Extracted material below:

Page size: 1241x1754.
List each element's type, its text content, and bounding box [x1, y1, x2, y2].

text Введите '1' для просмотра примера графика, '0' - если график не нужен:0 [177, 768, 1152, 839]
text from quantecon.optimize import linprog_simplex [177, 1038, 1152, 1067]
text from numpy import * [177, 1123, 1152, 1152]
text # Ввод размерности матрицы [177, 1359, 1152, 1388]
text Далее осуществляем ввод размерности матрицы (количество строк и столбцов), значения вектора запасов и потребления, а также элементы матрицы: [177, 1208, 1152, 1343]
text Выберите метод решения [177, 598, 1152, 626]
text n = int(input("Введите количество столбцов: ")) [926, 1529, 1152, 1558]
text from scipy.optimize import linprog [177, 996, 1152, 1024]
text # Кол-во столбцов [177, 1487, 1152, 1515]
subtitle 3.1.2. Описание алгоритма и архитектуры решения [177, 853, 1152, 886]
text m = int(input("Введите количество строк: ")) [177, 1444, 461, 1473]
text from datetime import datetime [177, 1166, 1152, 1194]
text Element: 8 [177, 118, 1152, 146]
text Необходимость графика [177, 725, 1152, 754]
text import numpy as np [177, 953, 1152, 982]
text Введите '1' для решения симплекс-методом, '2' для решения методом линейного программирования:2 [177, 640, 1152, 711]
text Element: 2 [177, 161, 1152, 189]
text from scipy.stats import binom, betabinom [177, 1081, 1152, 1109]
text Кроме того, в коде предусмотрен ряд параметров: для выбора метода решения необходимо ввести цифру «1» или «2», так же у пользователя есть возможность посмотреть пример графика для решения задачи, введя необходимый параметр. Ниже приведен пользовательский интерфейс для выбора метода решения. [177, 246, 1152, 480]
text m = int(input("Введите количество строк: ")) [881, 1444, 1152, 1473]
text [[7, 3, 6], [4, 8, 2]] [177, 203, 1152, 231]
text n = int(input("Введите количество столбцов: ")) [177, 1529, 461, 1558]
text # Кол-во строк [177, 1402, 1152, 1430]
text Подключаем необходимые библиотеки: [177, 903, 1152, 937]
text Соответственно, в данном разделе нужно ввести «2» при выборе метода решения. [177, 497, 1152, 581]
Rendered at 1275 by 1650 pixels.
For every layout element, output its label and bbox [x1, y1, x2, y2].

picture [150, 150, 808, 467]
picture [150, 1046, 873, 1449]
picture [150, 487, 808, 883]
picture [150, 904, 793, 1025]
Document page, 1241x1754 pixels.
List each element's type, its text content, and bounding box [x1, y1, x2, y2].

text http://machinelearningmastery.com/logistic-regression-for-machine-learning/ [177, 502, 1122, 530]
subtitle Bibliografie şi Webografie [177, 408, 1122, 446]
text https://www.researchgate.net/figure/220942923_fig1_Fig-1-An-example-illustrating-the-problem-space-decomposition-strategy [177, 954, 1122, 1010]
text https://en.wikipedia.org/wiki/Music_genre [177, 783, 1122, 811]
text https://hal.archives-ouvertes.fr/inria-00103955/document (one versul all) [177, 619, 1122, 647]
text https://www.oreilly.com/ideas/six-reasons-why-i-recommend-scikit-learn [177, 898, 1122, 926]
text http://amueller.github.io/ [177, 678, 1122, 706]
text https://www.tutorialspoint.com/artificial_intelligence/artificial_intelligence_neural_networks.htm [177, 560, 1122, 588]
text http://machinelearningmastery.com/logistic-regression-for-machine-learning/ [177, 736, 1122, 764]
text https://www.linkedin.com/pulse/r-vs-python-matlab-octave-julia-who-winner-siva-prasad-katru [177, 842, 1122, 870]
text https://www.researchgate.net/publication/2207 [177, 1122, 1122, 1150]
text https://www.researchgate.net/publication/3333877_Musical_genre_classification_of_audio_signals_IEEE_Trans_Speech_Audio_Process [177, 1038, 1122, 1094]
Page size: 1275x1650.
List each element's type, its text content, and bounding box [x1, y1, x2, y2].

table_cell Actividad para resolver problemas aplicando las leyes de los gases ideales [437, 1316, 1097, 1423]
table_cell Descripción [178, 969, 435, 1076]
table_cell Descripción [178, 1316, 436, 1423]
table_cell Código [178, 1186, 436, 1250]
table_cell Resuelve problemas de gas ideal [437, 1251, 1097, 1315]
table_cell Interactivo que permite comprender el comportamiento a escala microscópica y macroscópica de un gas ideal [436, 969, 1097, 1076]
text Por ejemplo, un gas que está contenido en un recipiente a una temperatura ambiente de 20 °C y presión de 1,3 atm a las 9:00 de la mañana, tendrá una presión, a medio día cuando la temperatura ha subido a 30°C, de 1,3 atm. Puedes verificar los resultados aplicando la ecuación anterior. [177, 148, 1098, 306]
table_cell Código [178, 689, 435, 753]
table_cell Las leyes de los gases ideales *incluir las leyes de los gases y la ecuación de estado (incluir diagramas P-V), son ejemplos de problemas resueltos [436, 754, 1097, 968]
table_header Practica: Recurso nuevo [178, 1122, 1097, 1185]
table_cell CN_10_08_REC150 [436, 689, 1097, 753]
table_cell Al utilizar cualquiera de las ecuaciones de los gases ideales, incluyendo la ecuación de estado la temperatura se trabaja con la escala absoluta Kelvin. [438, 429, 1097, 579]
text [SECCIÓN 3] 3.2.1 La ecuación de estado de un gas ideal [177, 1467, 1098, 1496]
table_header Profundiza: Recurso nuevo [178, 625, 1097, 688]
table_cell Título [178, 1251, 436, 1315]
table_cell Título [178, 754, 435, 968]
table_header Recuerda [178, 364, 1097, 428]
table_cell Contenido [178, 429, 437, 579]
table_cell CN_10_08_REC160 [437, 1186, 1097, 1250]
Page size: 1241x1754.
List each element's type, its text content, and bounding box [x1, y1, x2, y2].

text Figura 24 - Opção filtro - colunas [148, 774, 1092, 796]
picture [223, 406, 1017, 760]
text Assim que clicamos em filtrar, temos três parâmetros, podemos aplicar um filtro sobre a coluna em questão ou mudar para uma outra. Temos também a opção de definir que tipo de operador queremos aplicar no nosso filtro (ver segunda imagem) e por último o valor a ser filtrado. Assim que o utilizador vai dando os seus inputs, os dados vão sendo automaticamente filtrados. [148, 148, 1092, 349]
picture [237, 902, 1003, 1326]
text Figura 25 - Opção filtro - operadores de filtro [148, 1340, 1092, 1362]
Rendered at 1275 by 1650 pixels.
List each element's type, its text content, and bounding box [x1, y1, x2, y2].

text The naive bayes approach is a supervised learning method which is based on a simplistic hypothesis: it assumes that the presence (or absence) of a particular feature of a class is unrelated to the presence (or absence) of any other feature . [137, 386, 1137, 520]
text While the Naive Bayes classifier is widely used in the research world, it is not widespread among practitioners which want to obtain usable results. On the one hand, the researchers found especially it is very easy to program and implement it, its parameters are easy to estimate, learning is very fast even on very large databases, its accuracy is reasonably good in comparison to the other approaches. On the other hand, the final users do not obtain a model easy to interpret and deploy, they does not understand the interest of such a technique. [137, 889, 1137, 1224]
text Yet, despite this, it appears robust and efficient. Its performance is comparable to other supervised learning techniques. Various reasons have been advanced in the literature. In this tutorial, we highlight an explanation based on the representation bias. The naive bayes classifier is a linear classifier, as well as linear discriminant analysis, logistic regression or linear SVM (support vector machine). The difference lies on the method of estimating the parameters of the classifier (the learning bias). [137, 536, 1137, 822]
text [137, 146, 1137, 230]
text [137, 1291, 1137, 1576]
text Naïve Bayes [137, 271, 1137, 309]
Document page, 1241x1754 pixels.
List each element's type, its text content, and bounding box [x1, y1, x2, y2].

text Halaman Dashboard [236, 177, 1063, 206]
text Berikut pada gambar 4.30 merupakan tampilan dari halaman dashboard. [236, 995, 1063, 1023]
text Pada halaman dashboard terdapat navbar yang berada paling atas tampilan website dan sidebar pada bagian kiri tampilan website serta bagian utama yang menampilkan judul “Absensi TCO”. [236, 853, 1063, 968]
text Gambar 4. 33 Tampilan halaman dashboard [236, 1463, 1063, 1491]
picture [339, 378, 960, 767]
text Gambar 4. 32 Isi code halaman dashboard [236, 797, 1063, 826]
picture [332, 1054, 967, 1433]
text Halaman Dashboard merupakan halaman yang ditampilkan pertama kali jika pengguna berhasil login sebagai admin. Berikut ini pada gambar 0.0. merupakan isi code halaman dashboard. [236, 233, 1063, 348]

End of Extracted material.

• Exercise instructions
Report every line of the preceding listing where the string "machinelearningmastery" occurs.

• Output of the exercise
text http://machinelearningmastery.com/logistic-regression-for-machine-learning/ [177, 502, 1122, 530]
text http://machinelearningmastery.com/logistic-regression-for-machine-learning/ [177, 736, 1122, 764]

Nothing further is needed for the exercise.